Para atingir um grande número de credores, é importante que se utilize diversos canais de comunicação, como cartas, e-mails, plataformas digitais e audiências conciliatórias mediadas pelo Poder Judiciário, se necessário. O objetivo é garantir a ampla divulgação das propostas de negociação e facilitar o acesso à informação para todos os credores, e não se dedicar apenas à publicação de editais em canais oficiais, que não são acessíveis ao cidadão comum.
Todo o processo de negociação deve ser conduzido com transparência e participação do respectivo tribunal, garantindo a divulgação pública das informações relevantes e incentivando o controle social.
Essa abordagem integrada, combinando análise criteriosa, comunicação eficaz, gestão eficiente e transparência, busca maximizar a redução do valor total pago pelos entes devedores.
No estado de São Paulo, a adoção de um escalonamento mais favorável dos deságios trouxe um aumento significativo no número de acordos, o que impactará na diminuição da fila de credores.

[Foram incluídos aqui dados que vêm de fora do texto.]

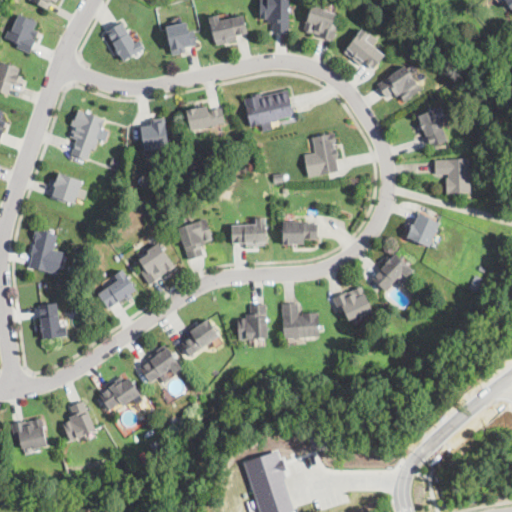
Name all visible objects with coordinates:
building: (43, 2)
building: (43, 2)
building: (509, 2)
building: (509, 2)
building: (275, 13)
building: (276, 14)
building: (321, 21)
building: (322, 22)
building: (227, 26)
building: (227, 28)
building: (23, 32)
building: (23, 34)
road: (90, 34)
building: (181, 36)
building: (181, 37)
building: (124, 40)
building: (124, 42)
building: (364, 48)
building: (364, 50)
road: (77, 73)
building: (9, 75)
building: (8, 77)
building: (400, 83)
building: (401, 84)
building: (268, 107)
building: (268, 108)
building: (205, 116)
building: (205, 117)
building: (1, 123)
building: (1, 124)
building: (434, 125)
building: (434, 127)
building: (87, 132)
building: (85, 133)
building: (155, 133)
building: (155, 136)
building: (323, 155)
building: (322, 156)
building: (117, 162)
building: (455, 173)
building: (455, 174)
building: (279, 177)
building: (68, 187)
building: (66, 188)
road: (16, 189)
building: (284, 191)
road: (449, 203)
road: (371, 207)
road: (382, 212)
road: (19, 223)
building: (423, 228)
building: (423, 229)
building: (299, 231)
building: (250, 232)
building: (299, 232)
building: (251, 233)
building: (195, 236)
building: (195, 238)
building: (46, 251)
building: (46, 252)
building: (485, 260)
building: (155, 262)
building: (156, 264)
building: (482, 267)
building: (393, 270)
building: (393, 272)
building: (118, 289)
building: (117, 290)
building: (353, 302)
building: (354, 304)
building: (51, 320)
building: (51, 321)
building: (299, 321)
building: (254, 322)
building: (300, 322)
building: (254, 323)
building: (202, 335)
building: (201, 338)
building: (160, 362)
building: (160, 364)
road: (14, 372)
road: (510, 381)
building: (120, 392)
building: (120, 393)
building: (79, 420)
building: (79, 421)
building: (30, 432)
road: (439, 433)
building: (30, 434)
building: (155, 446)
road: (346, 481)
building: (269, 482)
building: (269, 483)
parking lot: (315, 483)
road: (430, 483)
road: (485, 506)
parking lot: (69, 510)
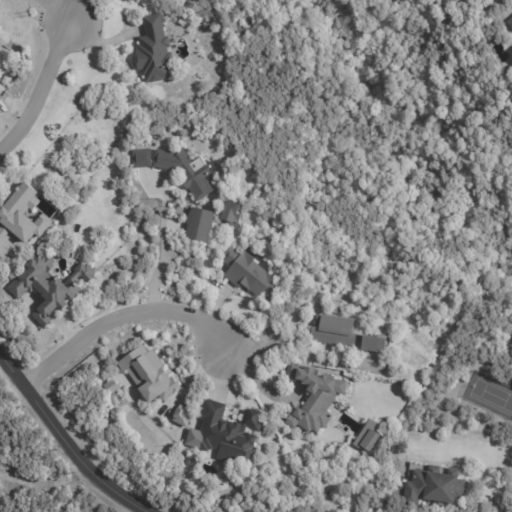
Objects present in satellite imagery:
building: (126, 1)
building: (128, 1)
road: (59, 9)
building: (509, 22)
building: (509, 24)
building: (153, 50)
building: (157, 51)
road: (44, 90)
building: (2, 96)
building: (178, 166)
building: (176, 169)
building: (232, 212)
building: (21, 214)
building: (230, 214)
building: (20, 216)
building: (200, 224)
building: (199, 225)
road: (161, 242)
building: (247, 273)
building: (252, 274)
building: (47, 283)
building: (48, 286)
road: (118, 313)
building: (342, 334)
building: (350, 337)
building: (147, 374)
road: (252, 377)
building: (315, 397)
building: (313, 398)
building: (181, 415)
building: (224, 433)
building: (228, 435)
building: (366, 436)
building: (371, 438)
road: (68, 444)
building: (188, 459)
building: (430, 485)
building: (433, 487)
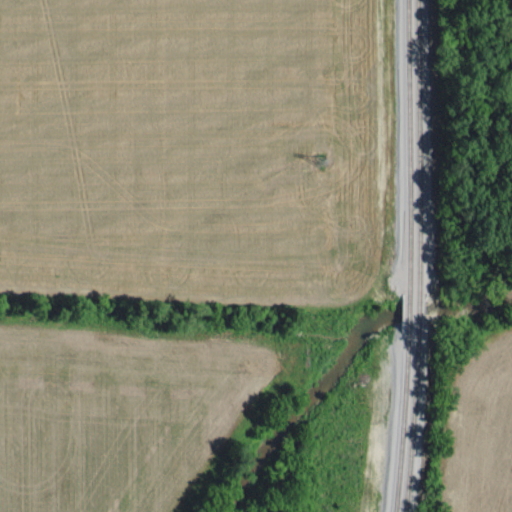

A alteração do Decreto nº 62.350, de 26 de dezembro de 2016, que antes previa uma alíquota fixa de 40% de deságio, passou a prever os seguintes escalonamentos:
Artigo 5º. O acordo poderá ser celebrado mediante proposta de desconto, a título de deságio, de até 40% (quarenta por cento) sobre a totalidade do crédito do proponente, em valor atualizado, sendo o desconto de: I — 20% para precatórios até o ano de ordem de 2015, inclusive; II — 25% para os precatórios dos anos de ordem de 2016 e 2017; III — 30% para os precatórios dos anos de ordem de 2018 e 2019; IV — 35% para os precatórios dos anos de ordem de 2020 e 2021; V — 40% para os precatórios do ano de ordem de 2022 e posteriores.
Segundo dados fornecidos pela Depre, no ano de 2024 a Fesp realizou em média 495 acordos com deságios de precatórios por mês. Após a publicação da nova regulamentação, os acordos quase triplicaram, subindo para 1.236 por mês até junho de 2025, o que demonstra o sucesso da medida.
Portanto, diante da novel arquitetura constitucional da EC nº 136, os acordos com deságio ganharão nova e importante dimensão também para os entes do regime geral, eis que em pouco tempo certamente serão uma das únicas alternativas de recebimento do precatório conferidas ao credor, caso prevaleça a atual limitação inconstitucional de repasses de valores imposta pela nova emenda.